Almost 200 of the 604 children under age five killed as occupants in motor vehicles in 1997 were in safety seats, according to the National Highway Traffic Safety Administration (NHTSA). Based on a multitude of recent surveys, child-safety experts believe it's likely that the majority of those seats were improperly installed. NHTSA also estimates that in 1997, as many as 30,500 infants and children were injured while riding in safety seats.

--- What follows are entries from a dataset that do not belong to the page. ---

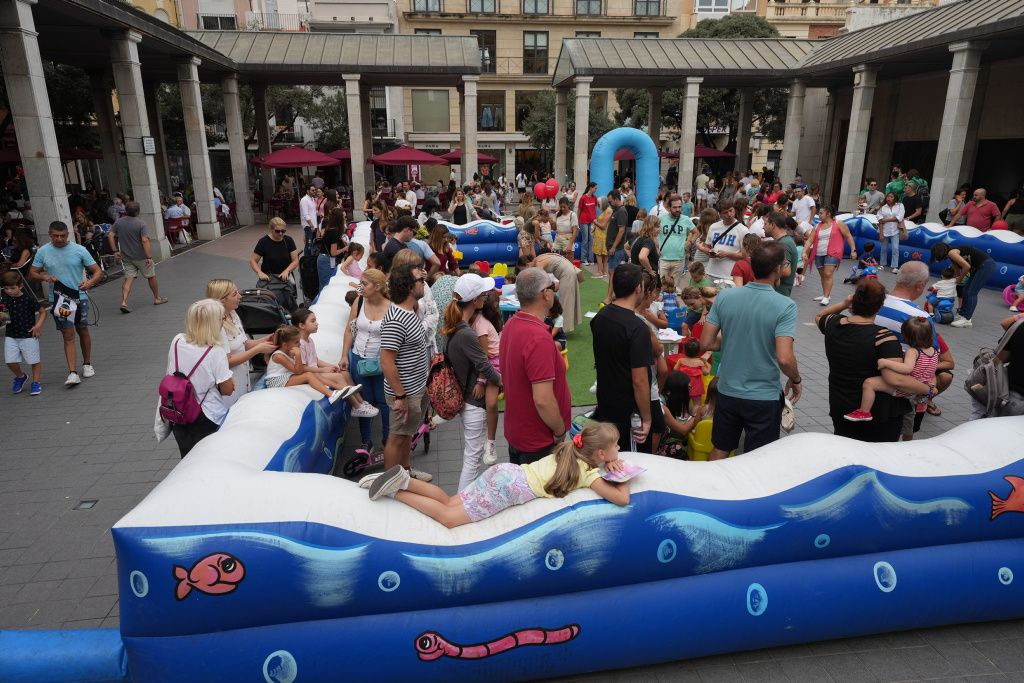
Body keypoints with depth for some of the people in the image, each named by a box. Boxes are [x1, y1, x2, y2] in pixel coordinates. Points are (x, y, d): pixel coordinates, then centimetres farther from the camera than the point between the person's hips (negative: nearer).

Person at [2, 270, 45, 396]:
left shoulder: (29, 299, -10)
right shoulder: (4, 300, 1)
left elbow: (43, 311, -2)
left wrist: (38, 325, -13)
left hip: (29, 335, -3)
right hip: (11, 336, 3)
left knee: (34, 361, 5)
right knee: (10, 361, -1)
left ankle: (36, 382, 20)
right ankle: (20, 377, 26)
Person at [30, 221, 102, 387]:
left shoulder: (79, 250, -4)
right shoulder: (42, 252, 1)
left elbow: (98, 272, -4)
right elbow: (33, 273, 9)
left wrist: (90, 282, -25)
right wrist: (44, 276, -14)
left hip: (79, 297, 0)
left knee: (83, 331, 14)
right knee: (68, 335, -5)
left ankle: (87, 364, 32)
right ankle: (73, 373, -8)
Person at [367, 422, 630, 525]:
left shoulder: (571, 452, 16)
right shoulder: (588, 473, -5)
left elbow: (595, 450, 37)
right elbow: (622, 499, -12)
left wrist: (610, 462, 15)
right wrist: (624, 478, 9)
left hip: (505, 472, 8)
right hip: (510, 488, -7)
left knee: (449, 502, 13)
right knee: (448, 518, -5)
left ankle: (403, 481, -2)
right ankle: (396, 491, -11)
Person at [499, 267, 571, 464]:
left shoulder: (511, 325, 0)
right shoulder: (539, 338, -29)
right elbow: (543, 400, -30)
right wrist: (561, 432, -15)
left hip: (515, 431, 9)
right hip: (539, 441, -9)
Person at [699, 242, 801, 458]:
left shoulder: (724, 296, -7)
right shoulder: (785, 306, -18)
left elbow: (706, 343, -6)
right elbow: (784, 359, -24)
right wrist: (796, 380, -4)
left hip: (727, 392, 4)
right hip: (764, 398, -3)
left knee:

While it should be easy to install a car safety seat correctly, often it's not. there are more than 100 models of safety seats, more than 300 models of passenger vehicles and a wide range of safety-belt systems. Rarely will one seat fit every vehicle, and some seats won't fit into some vehicles at all. Safety organizations generally discourage the use of seats purchased at resale shops or yard sales, since the device could have a sustained structural damage in the past. Additionally, the Juvenile Products Manufacturers Association advises against using any seat more than six years old.